The contributions of asymptomatic infections to herd immunity and community transmission are key to the resurgence and control of COVID-19, but are difficult to estimate using current models that ignore changes in testing capacity. Using a model that incorporates daily testing information fit to the case and serology data from New York City, we show that the proportion of symptomatic cases is low, ranging from 13 to 18%, and that the reproductive number may be larger than often assumed. Asymptomatic infections contribute substantially to herd immunity, and to community transmission together with presymptomatic ones. If asymptomatic infections transmit at similar rates as symptomatic ones, the overall reproductive number across all classes is larger than often assumed, with estimates ranging from 3.2 to 4.4. If they transmit poorly, then symptomatic cases have a larger reproductive number ranging from 3.9 to 8.1. Even in this regime, presymptomatic and asymptomatic cases together comprise at least 50% of the force of infection at the outbreak peak. We find no regimes in which all infection subpopulations have reproductive numbers lower than three. These findings elucidate the uncertainty that current case and serology data cannot resolve, despite consideration of different model structures. They also emphasize how temporal data on testing can reduce and better define this uncertainty, as we move forward through longer surveillance and second epidemic waves. Complementary information is required to determine the transmissibility of asymptomatic cases, which we discuss. Regardless, current assumptions about the basic reproductive number of severe acute respiratory syndrome coronavirus 2 (SARS-Cov-2) should be reconsidered.
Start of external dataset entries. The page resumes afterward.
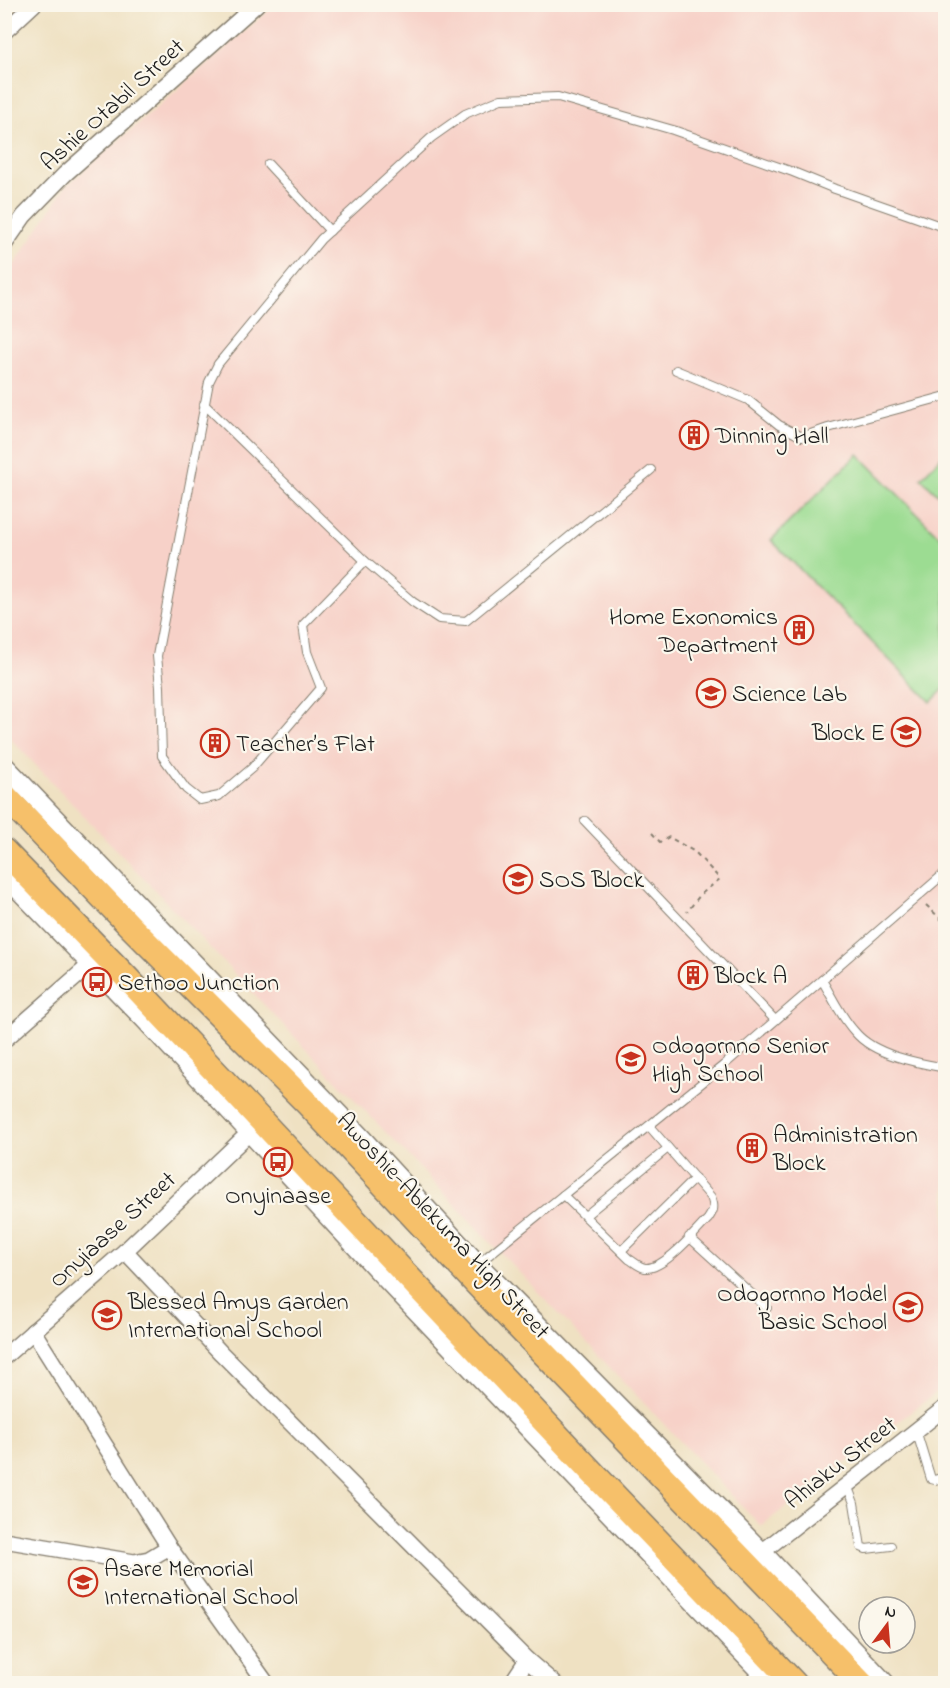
<svg xmlns="http://www.w3.org/2000/svg" width="950" height="1688" font-family="'Indie Flower',sans-serif">
<style>
.built{fill:#f7d1c8}
.green{fill:#9cdc92;stroke:#5c7c57;stroke-width:1.5}
.lines{fill:none;stroke-linecap:round;stroke-linejoin:round}
.service-casing{stroke:#867e6f;stroke-width:10}
.minor-casing{stroke:#867e6f;stroke-width:18}
.tertiary-casing{stroke:#867e6f;stroke-width:21}
.primary-casing{stroke:#867e6f;stroke-width:27}
.path{stroke:#867e6f;stroke-width:2;stroke-dasharray:4.5 4.5;stroke-linecap:butt}
.service{stroke:#fff;stroke-width:8}
.minor{stroke:#fff;stroke-width:15}
.tertiary{stroke:#fff;stroke-width:18}
.primary{stroke:#f6c06b;stroke-width:24}
.labels{text-anchor:middle;stroke-width:4.5;stroke-linejoin:round;paint-order:stroke}
.street-label{font-size:24px;fill:#1c1c1c;stroke:#fbf7ec}
.poi-label{font-size:24px;fill:#1c1c1c;stroke:#fbf7ec;text-anchor:start}
</style>
<rect width="100%" height="100%" fill="#fbf7ec"/>
<filter id="ink" filterUnits="userSpaceOnUse"><feTurbulence type="fractalNoise" baseFrequency=".0167" numOctaves="2"/><feDisplacementMap in="SourceGraphic" scale="12" xChannelSelector="R" yChannelSelector="G"/><feConvolveMatrix kernelMatrix="1 2 1 2 8 2 1 2 1" color-interpolation-filters="sRGB"/></filter>
<filter id="wash" filterUnits="userSpaceOnUse"><feTurbulence type="fractalNoise" baseFrequency=".008" numOctaves="4" result="noise"/><feDisplacementMap in="SourceGraphic" scale="24" xChannelSelector="R" yChannelSelector="G"/><feGaussianBlur stdDeviation="1.35" result="paint"/><feColorMatrix in="noise" values="0 0 0 0 0 0 0 0 0 0 0 0 0 0 0 0 0 1.4 0 .05"/><feComposite in="paint" operator="in"/></filter>
<g filter="url(#wash)">
<rect width="100%" height="100%" fill="#efe1c2"/>
<polygon class="built" points="275,5 945,5 945,1394 941,1389 761,1526 5,733 5,279 65,187"/>
<g class="green">
<polygon points="945,453 945,501 921,478"/>
<polygon points="858,454 945,542 945,688 931,702 771,540"/>
</g>
</g>
<g filter="url(#ink)">
<g class="lines">
<g class="service-casing">
<g id="service">
<polyline points="268,164 330,231"/>
<polyline points="676,370 748,400 779,425 802,437 828,428 946,396"/>
<polyline points="204,404 365,561 413,602 439,619 466,621 651,470"/>
<polyline points="365,561 303,625 307,652 321,688 252,768 219,796 200,800 186,789 162,756 160,687 157,656 209,382 218,364 321,239 431,138 465,114 501,99 558,97 673,130 793,172 835,189 946,228"/>
<polyline points="585,821 775,1020"/>
<path d="M822 980C832 997 841 1017 855 1032 874 1055 917 1063 946 1068"/>
<path d="M563 1195 629 1259C634 1262 639 1267 645 1268 664 1270 695 1232 708 1219 714 1210 715 1207 711 1197L649 1126"/>
<polyline points="585,1216 668,1148"/>
<polyline points="689,1237 767,1308"/>
<polyline points="621,1251 695,1178"/>
<polyline points="479,1263 724,1065 946,872"/>
<polyline points="916,1430 931,1479 935,1480 946,1476"/>
<polyline points="847,1485 854,1503 861,1547 866,1549 891,1546"/>
</g>
</g>
<g class="minor-casing">
<g id="minor">
<polyline points="4,32 34,4"/>
<polyline points="4,245 24,216 65,174 257,4"/>
<polyline points="4,1040 91,964"/>
<polyline points="125,1251 221,1353 527,1660 555,1684"/>
<polyline points="33,1331 169,1547 267,1684"/>
<polyline points="4,1357 125,1251 249,1133"/>
<polyline points="4,1540 134,1562 149,1559 169,1547"/>
<polyline points="762,1552 946,1407"/>
<polyline points="511,1684 527,1660"/>
</g>
</g>
<g class="tertiary-casing">
<g id="tertiary">
<polyline points="4,765 359,1135 478,1264 762,1552 886,1684"/>
<polyline points="4,875 144,1019 384,1277 772,1684"/>
</g>
</g>
<g class="primary-casing">
<g id="primary">
<polyline points="4,795 130,926 308,1104 474,1281 862,1684"/>
<polyline points="4,851 126,977 589,1469 795,1684"/>
</g>
</g>
<g class="path">
<polyline points="652,833 660,842 669,837 695,852 720,879 700,895 687,912"/>
<polyline points="926,905 946,924"/>
</g>
<use href="#service" class="service"/>
<use href="#minor" class="minor"/>
<use href="#tertiary" class="tertiary"/>
<use href="#primary" class="primary"/>
</g>
</g>
<defs>
<g id="building-ring" transform="scale(1.5)"><circle r="9.5" fill="#fbf7ec" stroke="#c8321e" stroke-width="1.5"/><path d="M-4-6H4V6H1V3H-1V6H-4ZM-2.5-4.3h1.7v1.8h-1.7ZM.8-4.3h1.7v1.8H.8ZM-2.5-1h1.7V.8h-1.7ZM.8-1h1.7V.8H.8Z" fill="#c8321e"/></g>
<g id="school-ring" transform="scale(1.5)"><circle r="9.5" fill="#fbf7ec" stroke="#c8321e" stroke-width="1.5"/><path d="M0-5L7-2L0 1L-7-2ZM-4 1L0 2.5L4 1V4Q0 6-4 4Z" fill="#c8321e"/></g>
<g id="bus-ring" transform="scale(1.5)"><circle r="9.5" fill="#fbf7ec" stroke="#c8321e" stroke-width="1.5"/><path d="M-5-6H5V4H4V6H2V4H-2V6H-4V4H-5ZM-3.5-4V0h7V-4ZM-3.5 1.2v1.5H-2V1.2ZM2 1.2v1.5H3.5V1.2Z" fill="#c8321e"/></g>
</defs>
<g fill-rule="evenodd">
<use href="#building-ring" x="694" y="435"/>
<use href="#building-ring" x="799" y="630"/>
<use href="#school-ring" x="711" y="693"/>
<use href="#school-ring" x="906" y="732"/>
<use href="#building-ring" x="215" y="743"/>
<use href="#school-ring" x="518" y="879"/>
<use href="#building-ring" x="693" y="975"/>
<use href="#bus-ring" x="97" y="982"/>
<use href="#school-ring" x="631" y="1059"/>
<use href="#building-ring" x="752" y="1148"/>
<use href="#bus-ring" x="278" y="1162"/>
<use href="#school-ring" x="908" y="1307"/>
<use href="#school-ring" x="107" y="1315"/>
<use href="#school-ring" x="83" y="1582"/>
</g>
<g class="labels">
<g class="street-label">
<text transform="translate(112 104) rotate(-42)" y="8">Ashie Otabil Street</text>
<text transform="translate(444 1225) rotate(47)" y="8">Awoshie-Ablekuma High Street</text>
<text transform="translate(112 1229) rotate(-42)" y="8">Onyiaase Street</text>
<text transform="translate(840 1462) rotate(-38)" y="8">Ahiaku Street</text>
</g>
<g class="poi-label">
<text x="715" y="443">Dinning Hall</text>
<text x="778" y="624" text-anchor="end">Home Exonomics<tspan x="778" dy="28">Department</tspan></text>
<text x="732" y="701">Science Lab</text>
<text x="885" y="740" text-anchor="end">Block E</text>
<text x="236" y="751">Teacher’s Flat</text>
<text x="539" y="887">SOS Block</text>
<text x="714" y="983">Block A</text>
<text x="118" y="990">Sethoo Junction</text>
<text x="652" y="1053">Odogornno Senior<tspan x="652" dy="28">High School</tspan></text>
<text x="773" y="1142">Administration<tspan x="773" dy="28">Block</tspan></text>
<text x="278" y="1203" text-anchor="middle">Onyinaase</text>
<text x="887" y="1301" text-anchor="end">Odogornno Model<tspan x="887" dy="28">Basic School</tspan></text>
<text x="128" y="1309">Blessed Amys Garden<tspan x="128" dy="28">International School</tspan></text>
<text x="104" y="1576">Asare Memorial<tspan x="104" dy="28">International School</tspan></text>
</g>
</g>
<rect width="950" height="1688" fill="none" stroke="#fbf7ec" stroke-width="24"/>
<g transform="translate(887 1625) rotate(16)"><circle r="28" fill="#fbf7ec" stroke="#a29f99" stroke-width="1.5"/>
<path d="M0-4.5L10 22L0 15L-10 22Z" fill="#c8321e"/>
<text y="-9" font-size="16" font-weight="bold" text-anchor="middle" fill="#1c1c1c">N</text>
</g>
</svg>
无症状感染对群体免疫和社区传播的贡献是 COVID-19 卷土重来和控制的关键，但很难使用忽略检测能力变化的当前模型来估计。使用包含适合病例的日常检测信息和来自纽约市的血清学数据的模型，我们发现有症状病例的比例较低，为 13% 至 18%，并且再生数可能比通常假设的要大。无症状感染极大地促进了群体免疫，并与症状前感染一起促进了社区传播。如果无症状感染者的传播率与有症状感染者相似，那么所有类别的总体传染数就会比通常假设的要大，估计范围为 3.2 至 4.4。如果传播不良，则有症状病例的繁殖数会更大，范围为 3.9 至 8.1。即使在这种情况下，在疫情高峰期，无症状病例和无症状病例合计至少占感染力的 50%。我们没有发现所有感染亚群的繁殖数都低于三的制度。这些发现阐明了尽管考虑了不同的模型结构，但当前病例和血清学数据无法解决的不确定性。他们还强调，随着我们继续进行更长时间的监测和第二波流行病，测试的时间数据如何能够减少并更好地定义这种不确定性。需要补充信息来确定我们讨论的无症状病例的传播性。无论如何，目前关于严重急性呼吸综合征冠状病毒 2 (SARS-Cov-2) 基本繁殖数的假设应该重新考虑。